The following example obtains this guarantee by setting the privacy unit based on the number of potential **contributions**:

In [None]:
context = dp.Context.compositor(
    data=pl.scan_csv(dp.examples.get_france_lfs_path(), ignore_errors=True),
    # an individual may contribute up to 36 records
    privacy_unit=dp.unit_of(contributions=36),
    privacy_loss=dp.loss_of(epsilon=1.0),
    split_evenly_over=4,
    margins=[dp.polars.Margin(max_partition_length=60_000_000 * 36)]
)
query = context.query().select(pl.col.HWUSUAL.cast(int).fill_null(0).dp.sum((20, 60)))
query.summarize()

column,aggregate,distribution,scale
str,str,str,f64
"""HWUSUAL""","""Sum""","""Integer Laplace""",8640.0


Alternatively, you can calibrate to an example-level bounded-DP guarantee
by setting the privacy unit based on the number of potential **changes**:

In [3]:
context = dp.Context.compositor(
    data=pl.scan_csv(dp.examples.get_france_lfs_path(), ignore_errors=True),
    # an individual may change up to 36 records
    privacy_unit=dp.unit_of(changes=36),
    privacy_loss=dp.loss_of(epsilon=1.0, delta=1e-7),
    split_evenly_over=4,
    margins=[dp.polars.Margin(max_partition_length=60_000_000 * 36)]
)
query = context.query().select(pl.col.HWUSUAL.cast(int).fill_null(0).dp.sum((20, 60)))
query.summarize()

column,aggregate,distribution,scale
str,str,str,f64
"""HWUSUAL""","""Sum""","""Integer Laplace""",5760.0


Bounded-DP is a weaker privacy definition than unbounded-DP, as it doesn't protect the total number of records in the data.
In fact, you can consider bounded-DP to be a special case of unbounded-DP, subject to a data invariant.

## User-Level Privacy
Obtain a user-level privacy guarantee by specifying user identifiers in the data. 
In this setting, individuals may make an unbounded number of contributions to the data,
where each row is tied back to individidual via a unique identifier.
Privacy guarantees are based on how many identifiers a user may influence.

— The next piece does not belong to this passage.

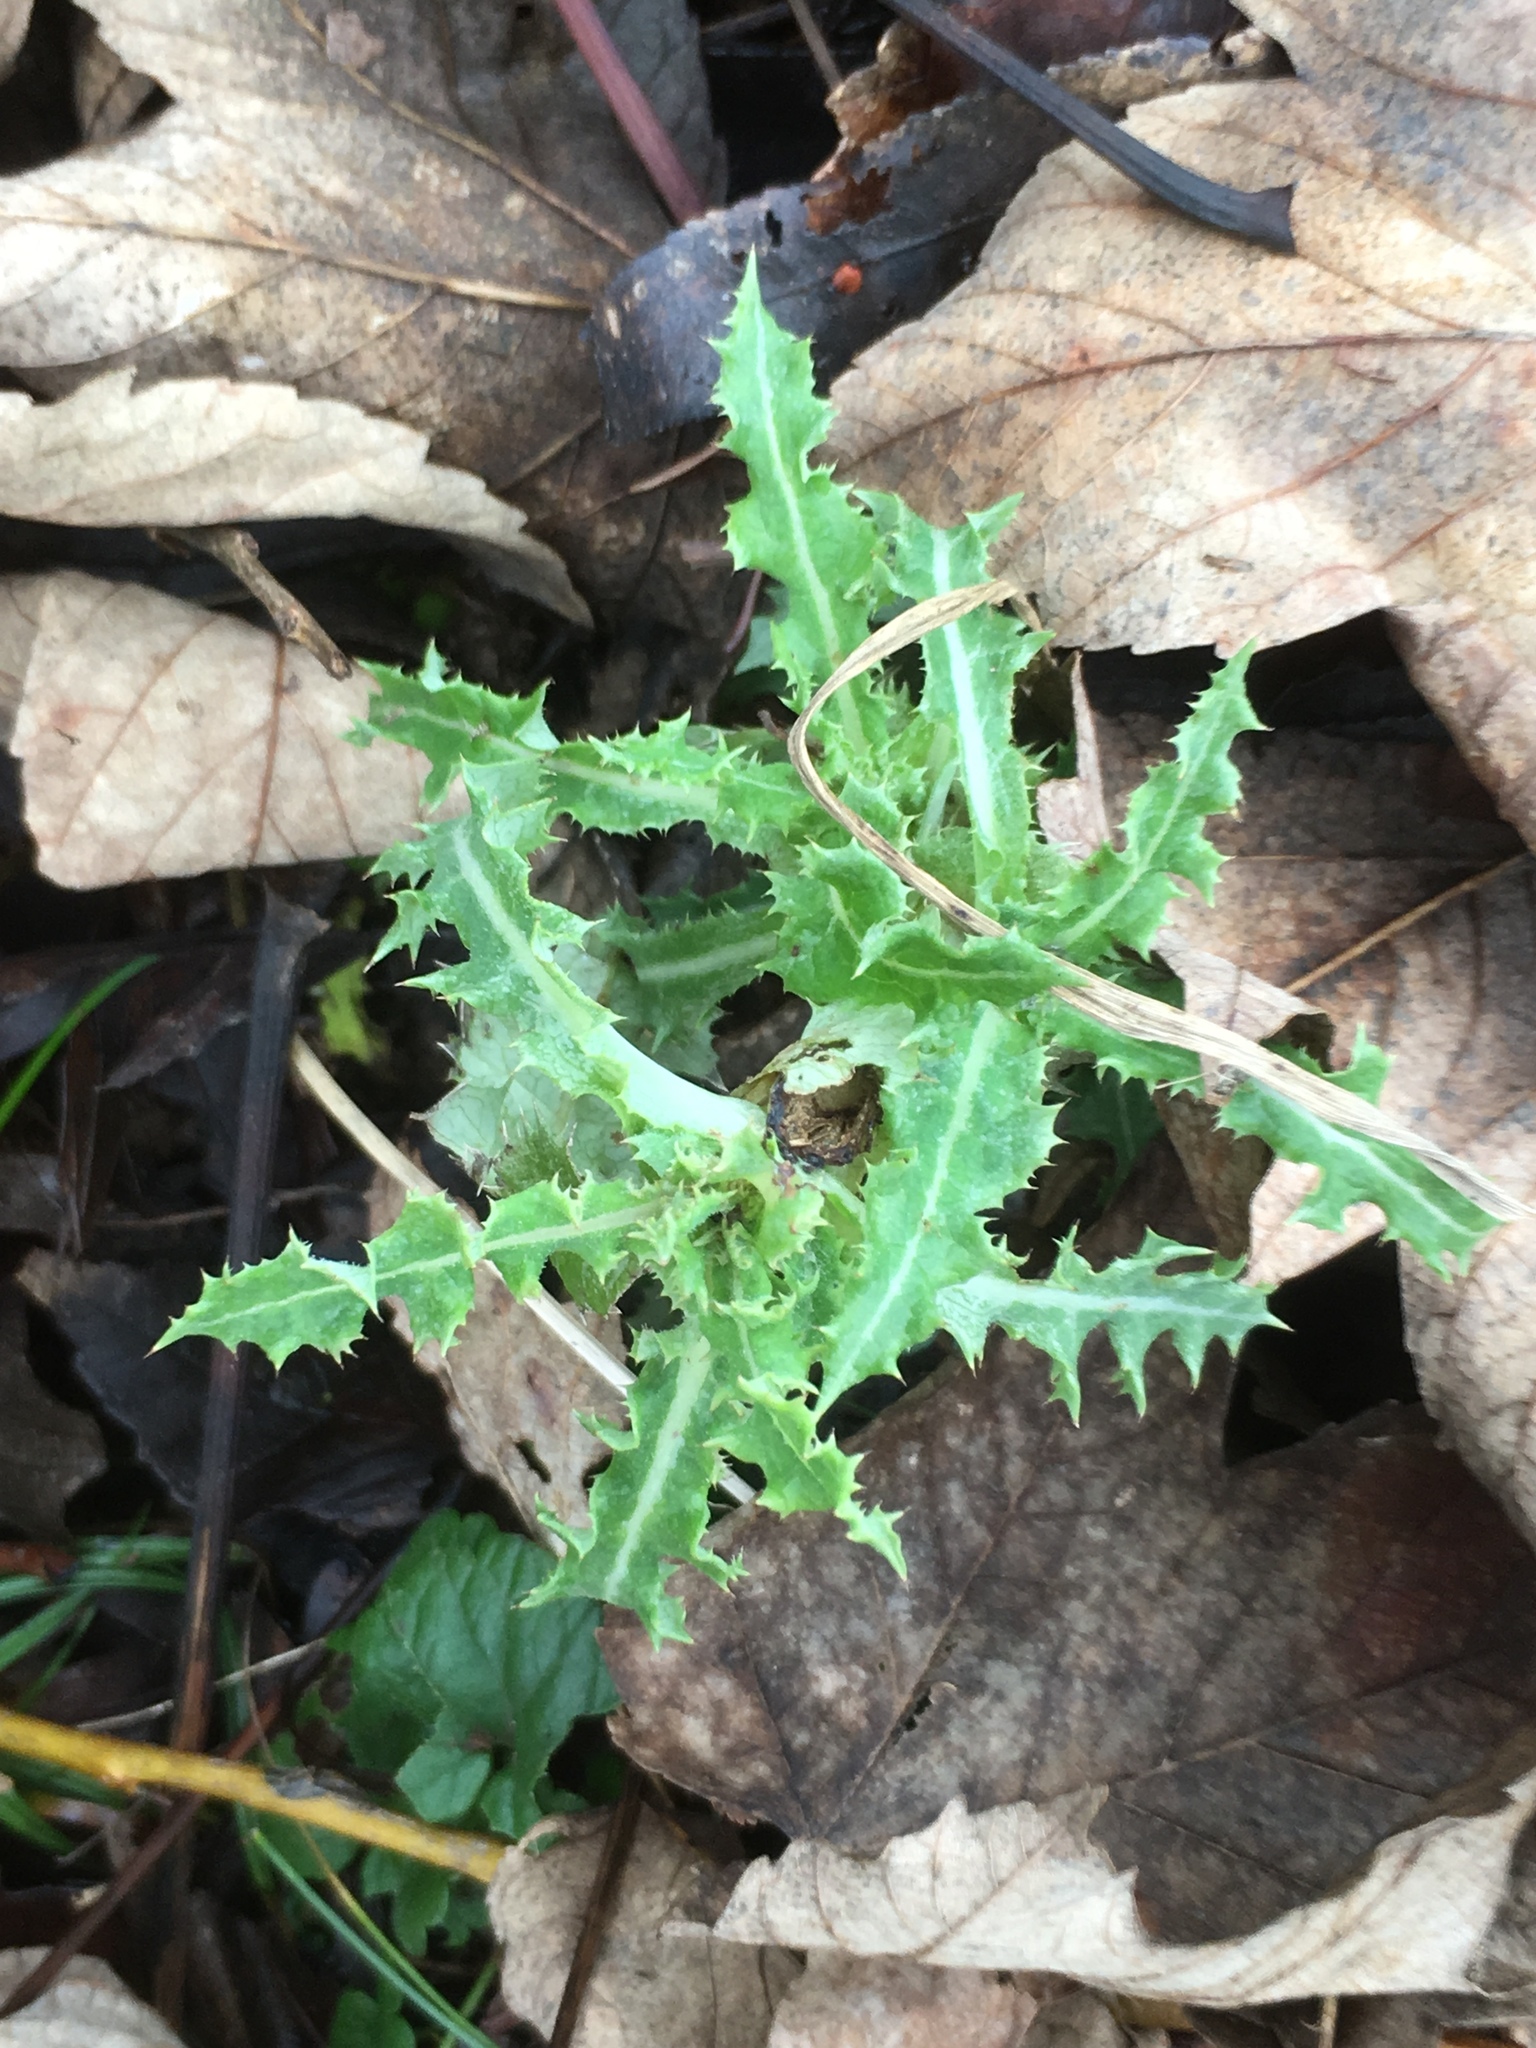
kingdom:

In order to make DP releases on this data, 
an additional data truncation preprocessing step is necessary, 
where only a limited number of records corresponding to each identifier are retained.

In [None]:
context = dp.Context.compositor(
    data=pl.scan_csv(dp.examples.get_france_lfs_path(), ignore_errors=True),
    # an individual may contribute up to 1 identifier
    privacy_unit=dp.unit_of(contributions=1, identifier="COEFF"),
    privacy_loss=dp.loss_of(epsilon=1.0),
    split_evenly_over=4,
    margins=[dp.polars.Margin(max_partition_length=60_000_000 * 36)]
)
query = context.query().truncate(k=10).select(pl.col.HWUSUAL.cast(int).fill_null(0).dp.sum((20, 60)))
query.summarize()

column,aggregate,distribution,scale
str,str,str,f64
"""HWUSUAL""","""Sum""","""Integer Laplace""",2400.0


Instead of considering the worst-case of 36 records per individual, 
we instead realize that it is unlikely to see more than ten records from an individual.
Therefore, we introduce some bias by dropping records, but attain a much lower sensitivity.